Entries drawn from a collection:
§
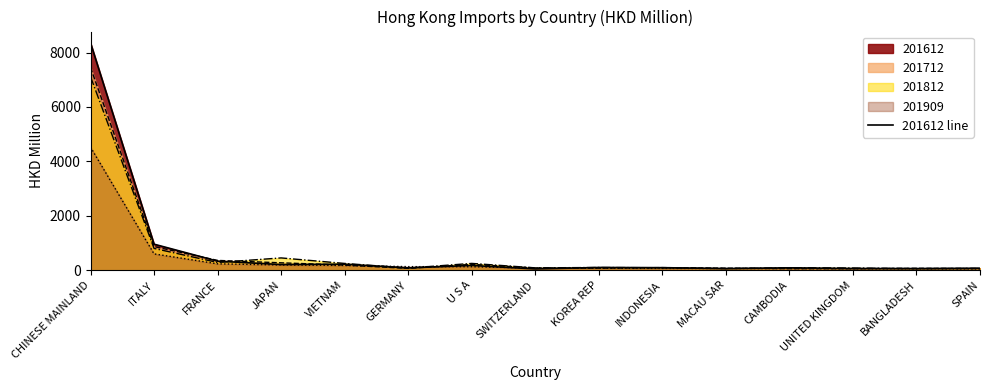

What is the difference between the values at BANGLADESH and GERMANY?

24.4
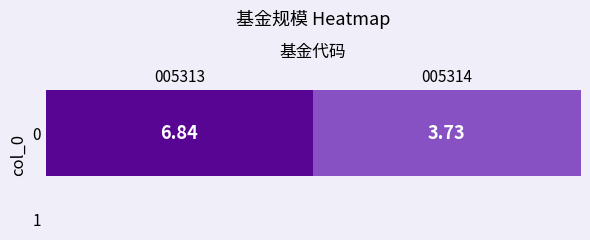

What is the smallest value displayed?

3.7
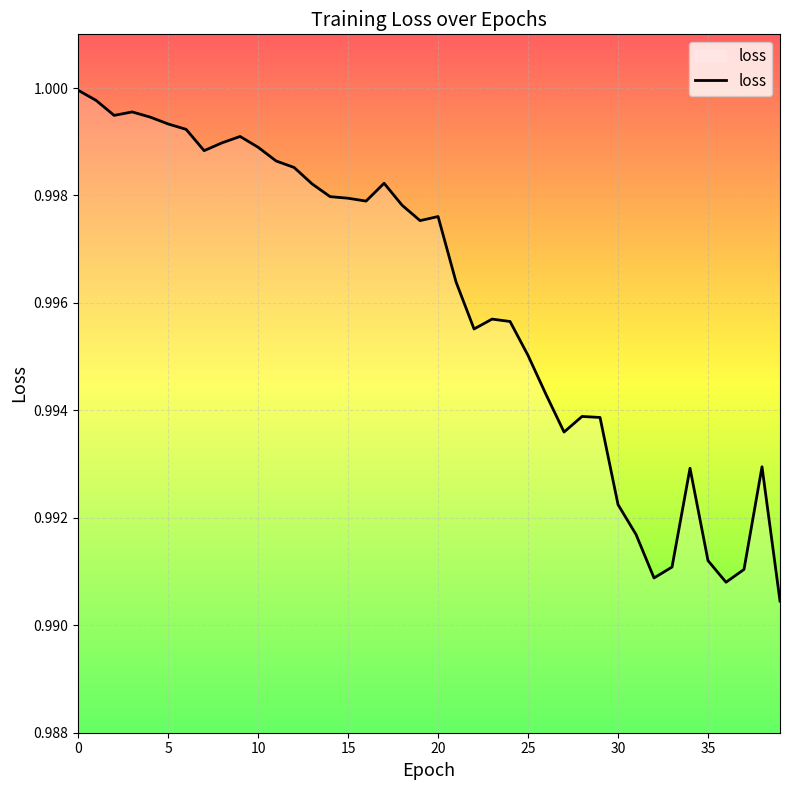

Which category has the lowest value across all series?

39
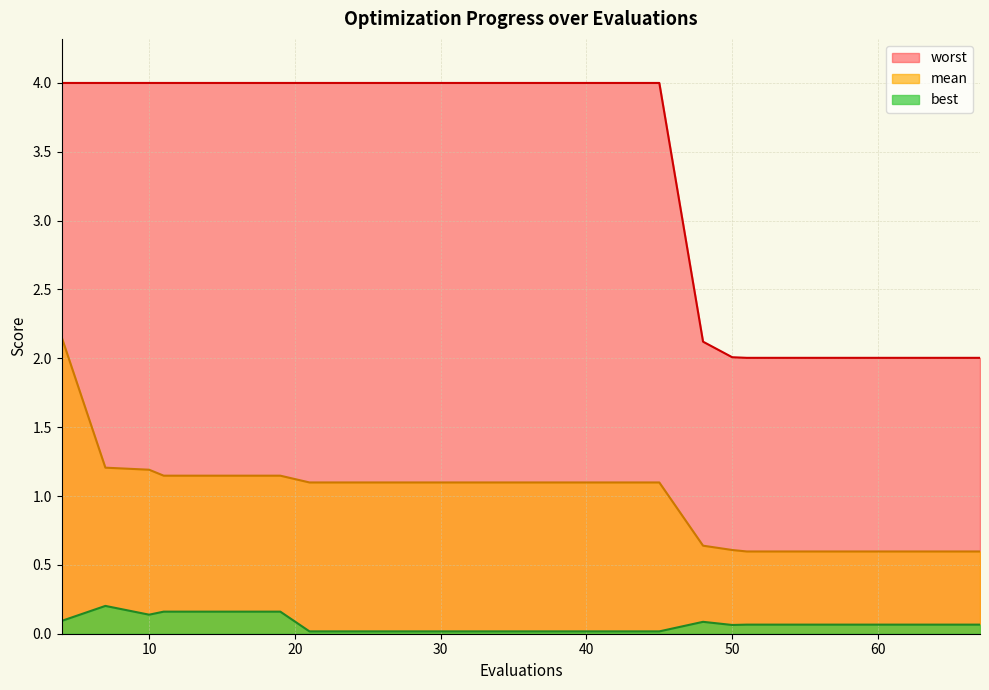

True or false: worst and mean intersect in this chart.

False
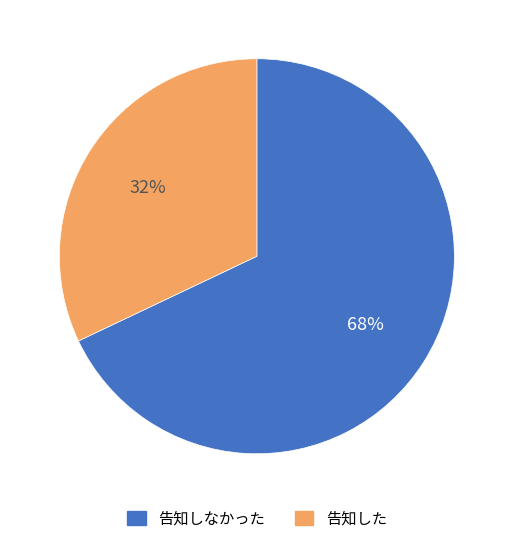

Is there a majority slice in this chart?

Yes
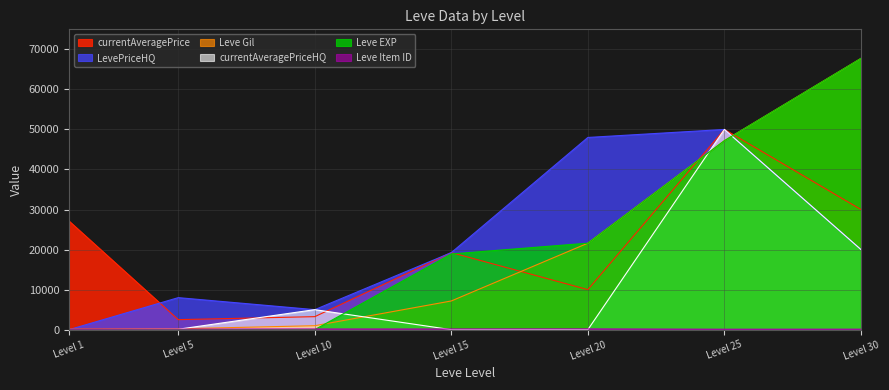

Count the number of categories in the chart.

7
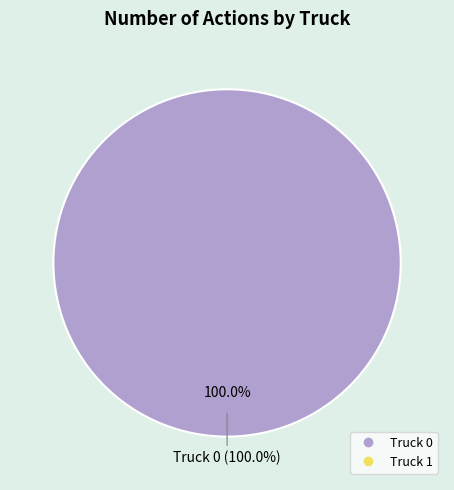

Combined, what portion of the pie is Truck 0 and Truck 1?

100.0%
§
About this exercise
Copy out the text of all the entries above, switching every "chart" to "graph" and changing nothing else. Leave the pictures out of your copy.

Your solution
What is the difference between the values at BANGLADESH and GERMANY?

24.4

What is the smallest value displayed?

3.7

Which category has the lowest value across all series?

39

True or false: worst and mean intersect in this graph.

False

Is there a majority slice in this graph?

Yes

Count the number of categories in the graph.

7

Combined, what portion of the pie is Truck 0 and Truck 1?

100.0%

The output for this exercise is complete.